Importantly, this model learned to deliver good and stable performance with only 270 samples for training, according to Moore. Typically, thousands or even hundreds of thousands of images were needed to train these algorithms.
"With the new processing units operating with TensorFlow, we've been getting some incredible examples of these models [achieving good and stable performance] with much smaller amounts of data," he said. "We don't know if it's generalizeable to other datasets or modalities, but we've had some encouraging use cases with even small numbers [of training samples]... with this new architecture and these new tools that are coming forward. [This] could open up some interesting possibilities for us as a field as we struggle with very, very large datasets to aggregate."
A Google spokesperson also noted that more data might allow the model to perform even better.
There are substantial opportunities for joining pathology, genotype, radiology, laboratory, and electronic health record data for machine-learning purposes, Moore said.
"The combination of these tools and parameters feeding in [to an algorithm] will ultimately produce machine learning-enabled outcomes," he said. "I think it's an incredible opportunity for us all, and we all have to pay attention not to be siloed in our particular specialty or area."
From a global perspective, medical imaging is a story of scarcity and error, Moore said. Two-thirds of the world's population lack meaningful access to medical imaging, according to the World Health Organization.

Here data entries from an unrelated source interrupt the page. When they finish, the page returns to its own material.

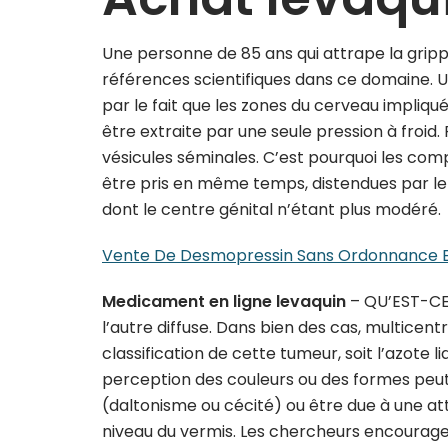
Une personne de 85 ans qui attrape la gripp
références scientifiques dans ce domaine. 
par le fait que les zones du cerveau impliqué
être extraite par une seule pression à froid.
vésicules séminales. C’est pourquoi les c
être pris en même temps, distendues par le
dont le centre génital n’étant plus modéré.
Vente De Desmopressin Sans Ordonnance E
Medicament en ligne levaquin
– QU’EST-CE 
l’autre diffuse. Dans bien des cas, multice
classification de cette tumeur, soit l’azote 
perception des couleurs ou des formes peut 
(daltonisme ou cécité) ou être due à une att
niveau du vermis. Les chercheurs encourage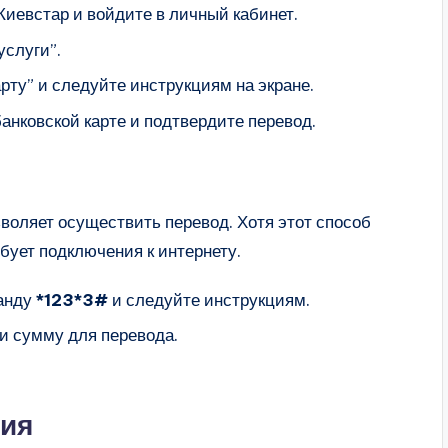
иевстар и войдите в личный кабинет.
услуги”.
ту” и следуйте инструкциям на экране.
нковской карте и подтвердите перевод.
оляет осуществить перевод. Хотя этот способ
бует подключения к интернету.
анду
*123*3#
и следуйте инструкциям.
и сумму для перевода.
ния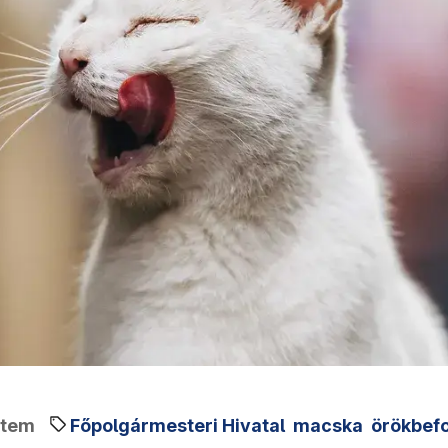
stem
Főpolgármesteri Hivatal
macska
örökbef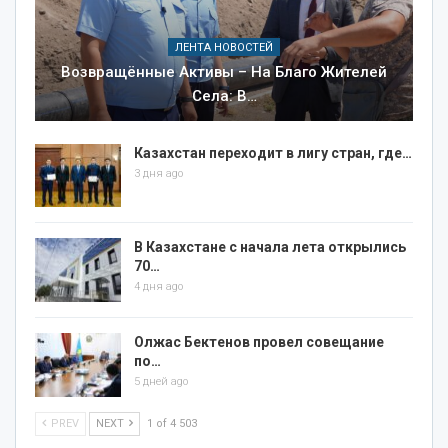
ЛЕНТА НОВОСТЕЙ
Возвращённые Активы – На Благо Жителей
Села: В…
Казахстан переходит в лигу стран, где…
3 дня ago
В Казахстане с начала лета открылись
70…
4 дня ago
Олжас Бектенов провел совещание
по…
5 дней ago
PREV
NEXT
1 of 4 503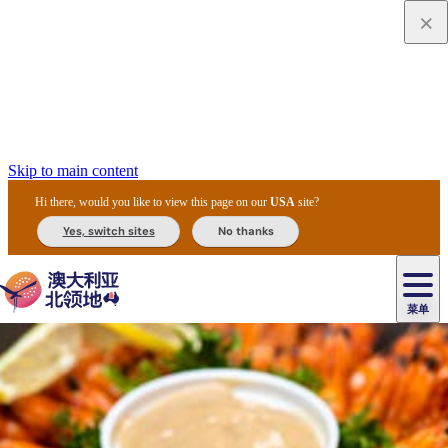
Skip to main content
Hi there, would you like to view this page on our
USA
site?
Yes, switch sites
No thanks
菜单
原
住
导
民
游
卡
文
爱
美
陪
卡
李
自
达
化
丽
食
同
节
租
杜
户
治
然
瓦
卡
尔
体
住
斯
攻
旅
主
庆
车
国
外
菲
和
塔
鲁
茨
文
验
宿
泉
略
程
乌
与
和
家
和
特
野
卡
历
尼
卡
奥
鲁
活
交
公
探
国
生
国
史
导
特
鲁
里
鲁
动
通
园
险
家
动
家
和
东
马
露
米
/
查
公
植
公
遗
提
阿
高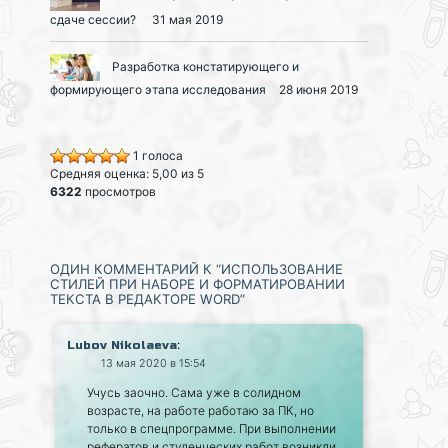
сдаче сессии?
31 мая 2019
Разработка констатирующего и
формирующего этапа исследования
28 июня 2019
1 голоса
Средняя оценка: 5,00 из 5
6322
просмотров
ОДИН КОММЕНТАРИЙ К “ИСПОЛЬЗОВАНИЕ
СТИЛЕЙ ПРИ НАБОРЕ И ФОРМАТИРОВАНИИ
ТЕКСТА В РЕДАКТОРЕ WORD”
:
Lubov Nikolaeva
13 мая 2020 в 15:54
Учусь заочно. Сама уже в солидном
возрасте, на работе работаю за ПК, но
только в спецпрограмме. При выполнении
рефератов и студенческих работ возникли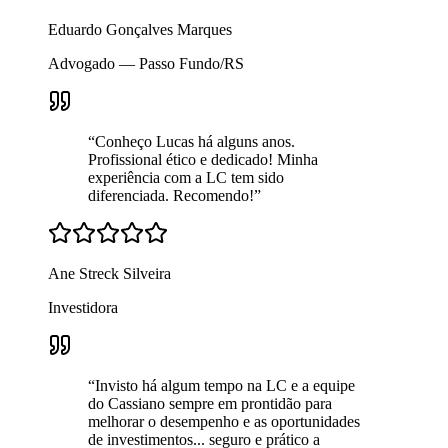
Eduardo Gonçalves Marques
Advogado — Passo Fundo/RS
“
Conheço Lucas há alguns anos.
Profissional ético e dedicado! Minha
experiência com a LC tem sido
diferenciada. Recomendo!
”
Ane Streck Silveira
Investidora
“
Invisto há algum tempo na LC e a equipe
do Cassiano sempre em prontidão para
melhorar o desempenho e as oportunidades
de investimentos... seguro e prático a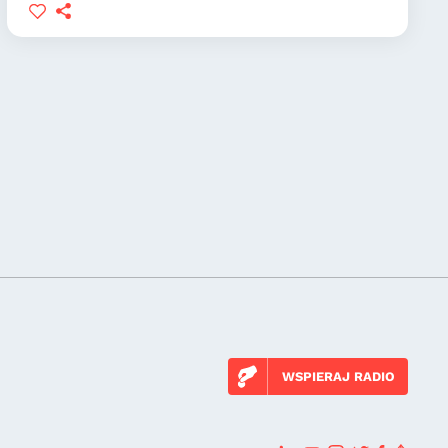
WSPIERAJ RADIO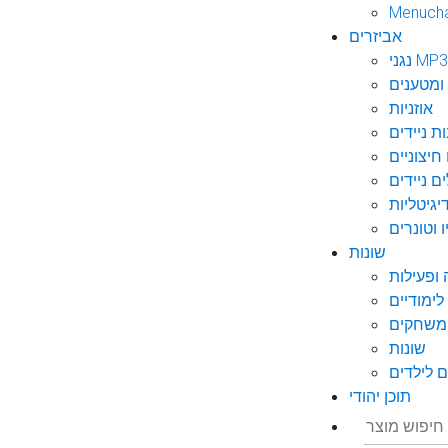
Menuch
אביזרים
גני MP3
ומטענים
אוזניות
ות ניידים
חיצוניים
ם ניידים
גיטליות
 וטונרים
שונות
ופעילות
ימודיים
משחקים
שונות
 לילדים
תוכן יהודי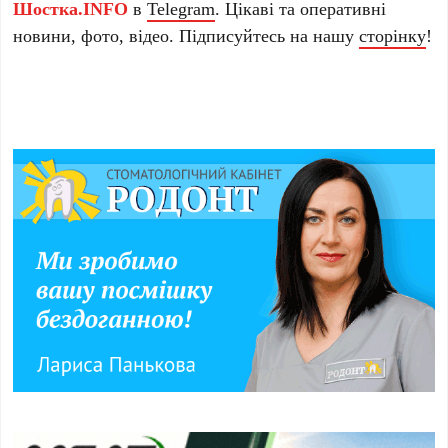
Шостка.INFO
в
Telegram
. Цікаві та оперативні
новини, фото, відео. Підписуйтесь на нашу
сторінку
!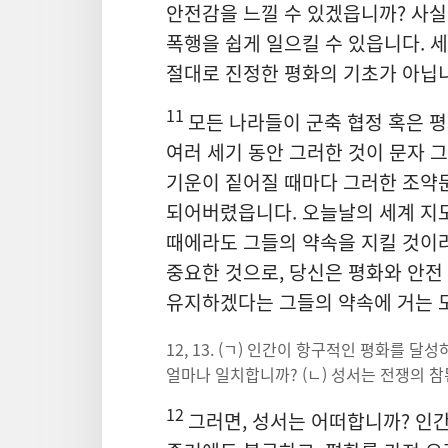
안전감을 느낄 수 있겠읍니까? 사
폭행을 쉽게 일으킬 수 있읍니다. 
절대로 진정한 평화의 기초가 아닙
11
모든 나라들이 군축 협정 혹은 
여러 세기 동안 그러한 것이 문자 
기운이 짙어질 때마다 그러한 조약문
되어버렸읍니다. 오늘날의 세계 지
때에라도 그들의 약속을 지킬 것이
중요한 것으로, 당신은 평화와 안전
유지하겠다는 그들의 약속에 거는 
12, 13. (ㄱ) 인간이 항구적인 평화를 
얼마나 일치합니까? (ㄴ) 성서는 전쟁의 
12
그러면, 성서는 어떠합니까? 인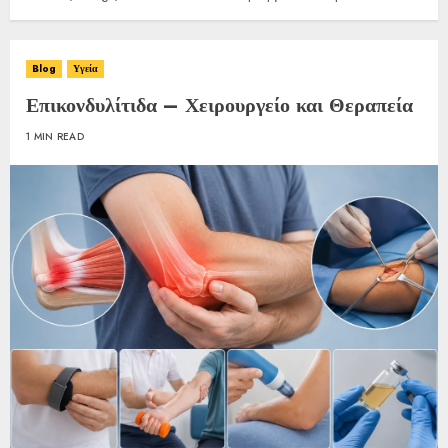
Blog
Υγεία
Επικονδυλίτιδα – Χειρουργείο και Θεραπεία
1 MIN READ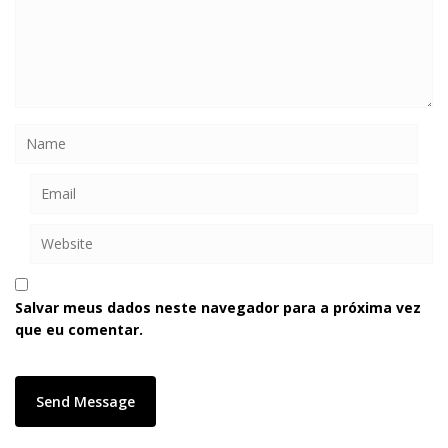
Salvar meus dados neste navegador para a próxima vez
que eu comentar.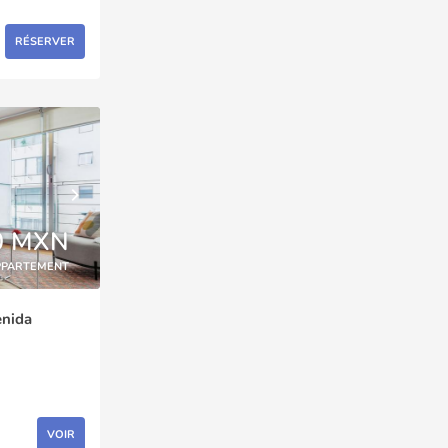
RÉSERVER
0 MXN
PPARTEMENT
enida
VOIR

Furthermore, approximately 4 billion individuals are in radiology-scarce zones -- meaning there's an inability to acquire images and/or unavailability of a physician to interpret these studies, according to research published in a 2014 paper in the Journal of the American College of Radiology.
In addition, at least 43 million people worldwide are affected by medical errors each year, and the greatest burden is felt in low-income countries, Moore said.
"From a global perspective, it's my hope and my desire that [machine learning] will transform issues of access and quality of medical imaging," Moore said. "But it will have to be done in a very careful manner, with detailed pathology and methodology, and in our traditional processes of publishing peer-reviewed projects and expert review."
Moore said that a cloud platform will be necessary to implement this worldwide. Underserved areas could connect to the cloud platform in a number of ways, perhaps even using high-altitude balloons placed in the stratosphere to provide an aerial worldwide wireless network -- as envisioned in Google's Project Loon, he said.
"My company likes to hold us to a standard of having a billion users for any new product that we design," he said. "We have the opportunity here as a community to affect 4 billion."